I had the pleasure of participating in the annual meeting with the Danish IAML Branch a couple of weeks ago, Friday 2 March to be precise. One of the Board members, Karen Vestergaard, had kindly invited me to make a presentation on “big IAML” and I gladly welcomed the opportunity to inform them about different ways to get involved internationally. I spent a very nice afternoon in “the Black Diamond” together with Danish colleagues.
On 1 January 2017 the State and University Library in Aarhus and The Royal Library in Copenhagen merged. The institutions are now collectively known as the Royal Danish Library and constitute the national library of Denmark. The Black Diamond is an extension of the library in Copenhagen and was inaugurated in 1999. The spectacular building in black granite from Zimbabwe is created by the famous Danish firm Schmidt Hammer Lassen Architects.
Anne Ørbæk Jensen, a long-term IAML member, was our friendly hostess and started the meeting by giving an interesting overview of the music collections – printed music, manuscripts, a complete collection of Danish music recordings from 1998 and onward, books, concert programmes, pictures, archives, different kinds of e-resources etc. She informed us that she was working on a publication about the collections, that will be available later during the year. The collection of Danish printed music is almost complete thanks to the legal deposit law that has existed for published sheet music since 1902. This music may not be borrowed, but a large part has been digitized. The Library’s comprehensive selection of music by foreign composers is mostly for circulation, for example performance materials for orchestras and choirs.

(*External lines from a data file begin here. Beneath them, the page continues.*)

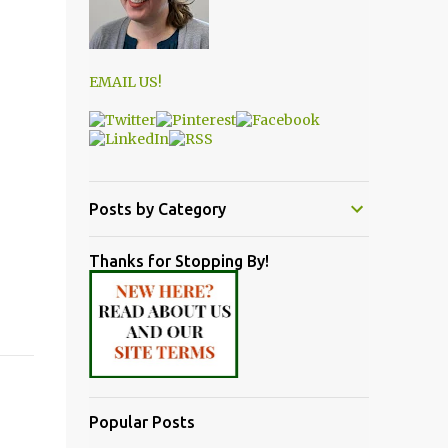
EMAIL US!
Posts by Category
Thanks for Stopping By!
Popular Posts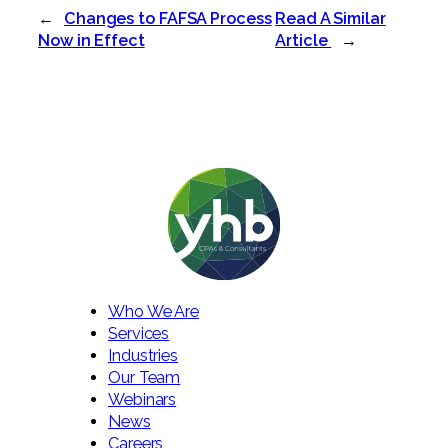
←
Changes to FAFSA Process
Read A Similar
Now in Effect
Article
→
Who We Are
Services
Industries
Our Team
Webinars
News
Careers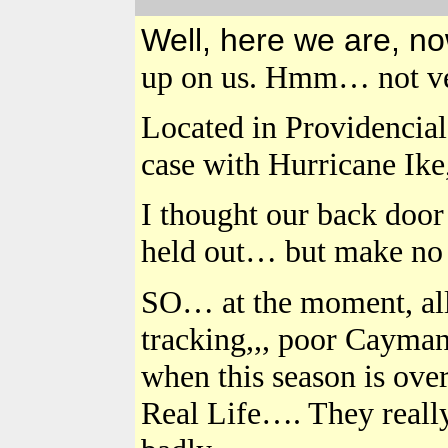
Well, here we are, n
up on us. Hmm… not ve
Located in Providenciale
case with Hurricane Ike,
I thought our back door 
held out… but make no 
SO… at the moment, al
tracking,,, poor Cayman 
when this season is ov
Real Life…. They really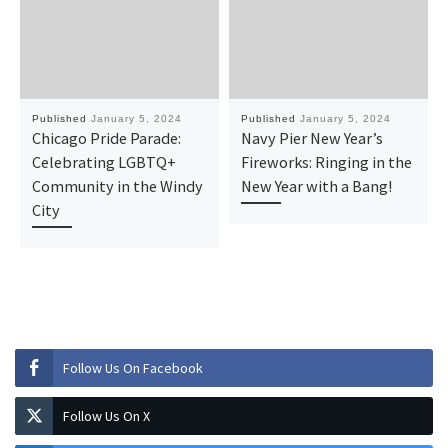
Published
January 5, 2024
Published
January 5, 2024
Chicago Pride Parade:
Navy Pier New Year’s
Celebrating LGBTQ+
Fireworks: Ringing in the
Community in the Windy
New Year with a Bang!
City
Follow Us On Facebook
Follow Us On X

After this introduction Christina Krüger Henningsen gave a presentation on her work as conservator and showed us some of the precious older manuscripts. The Manuscript Collection contains Danish and foreign sheet music with over 20,000 units - a substantial part of which consists of works by contemporary composers. Many music manuscripts have been digitized and are available online in the The Danish National Digital Sheet Music Archive. One notable example is the Carl Nielsen Edition that is freely available for downloading. The Danish Centre for Music Editing, a research unit within the library, focuses on producing critical editions of musical works related to Danish history.
Then it was my turn to give my IAML presentation, with an emphasis on the many changes that have taken place within our Association during last years, not least the restructuring of the organization to make it more transparent and agile. The many improved possibilities for communication – the website with work spaces for all groups, social media etc. – make it easy to share and learn with colleagues around the world even if you are not able to attend IAML’s annual congresses.

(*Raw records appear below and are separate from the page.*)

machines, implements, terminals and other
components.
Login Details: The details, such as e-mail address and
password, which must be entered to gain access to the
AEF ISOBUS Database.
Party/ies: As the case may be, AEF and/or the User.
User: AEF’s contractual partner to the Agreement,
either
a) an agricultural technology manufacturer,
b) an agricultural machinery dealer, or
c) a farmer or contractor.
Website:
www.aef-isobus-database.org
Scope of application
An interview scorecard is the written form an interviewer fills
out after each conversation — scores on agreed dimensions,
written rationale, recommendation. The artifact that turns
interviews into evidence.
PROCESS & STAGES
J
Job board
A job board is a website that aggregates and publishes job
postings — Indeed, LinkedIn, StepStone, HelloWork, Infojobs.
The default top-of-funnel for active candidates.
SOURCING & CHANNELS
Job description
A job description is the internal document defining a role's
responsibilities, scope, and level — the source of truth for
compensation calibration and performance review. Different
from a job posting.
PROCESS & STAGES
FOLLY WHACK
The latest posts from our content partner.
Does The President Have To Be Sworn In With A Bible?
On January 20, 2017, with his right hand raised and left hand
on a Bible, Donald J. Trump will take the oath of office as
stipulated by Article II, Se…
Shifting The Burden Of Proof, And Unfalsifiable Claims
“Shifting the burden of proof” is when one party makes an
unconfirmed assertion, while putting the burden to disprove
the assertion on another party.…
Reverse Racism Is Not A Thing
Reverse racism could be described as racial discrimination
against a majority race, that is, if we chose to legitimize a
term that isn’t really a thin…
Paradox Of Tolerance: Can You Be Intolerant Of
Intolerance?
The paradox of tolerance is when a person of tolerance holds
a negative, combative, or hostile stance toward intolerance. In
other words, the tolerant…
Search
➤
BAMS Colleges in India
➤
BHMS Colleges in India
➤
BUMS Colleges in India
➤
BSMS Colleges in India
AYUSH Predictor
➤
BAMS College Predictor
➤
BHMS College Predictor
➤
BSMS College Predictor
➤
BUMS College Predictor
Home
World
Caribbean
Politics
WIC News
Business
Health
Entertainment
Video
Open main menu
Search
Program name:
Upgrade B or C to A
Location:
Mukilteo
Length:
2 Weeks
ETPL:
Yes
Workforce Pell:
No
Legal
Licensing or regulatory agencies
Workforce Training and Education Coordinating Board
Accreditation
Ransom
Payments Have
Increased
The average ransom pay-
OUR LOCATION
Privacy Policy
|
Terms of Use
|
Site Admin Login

After refreshments the general assembly took place and I am happy to introduce the new Board to you:
From left to right: Øyvind Harkamp (Secretary), Anders Cato, Anne Helle Jespersen, Karen Vestergaard and Helen Olsen (Treasurer). Absent: Emilie Wieth-Knudsen, President
I wish the Board good luck with the work and a lot of fun.
The meeting ended in the early evening and I had a walk back to the railway station together with Anders Cato, a Swedish friend and colleague who works in Copenhagen but commutes from Malmö in Sweden. There was a beautiful winter scene, but freezing cold. We were after all in Scandinavia in the beginning of the inhospitable month of March!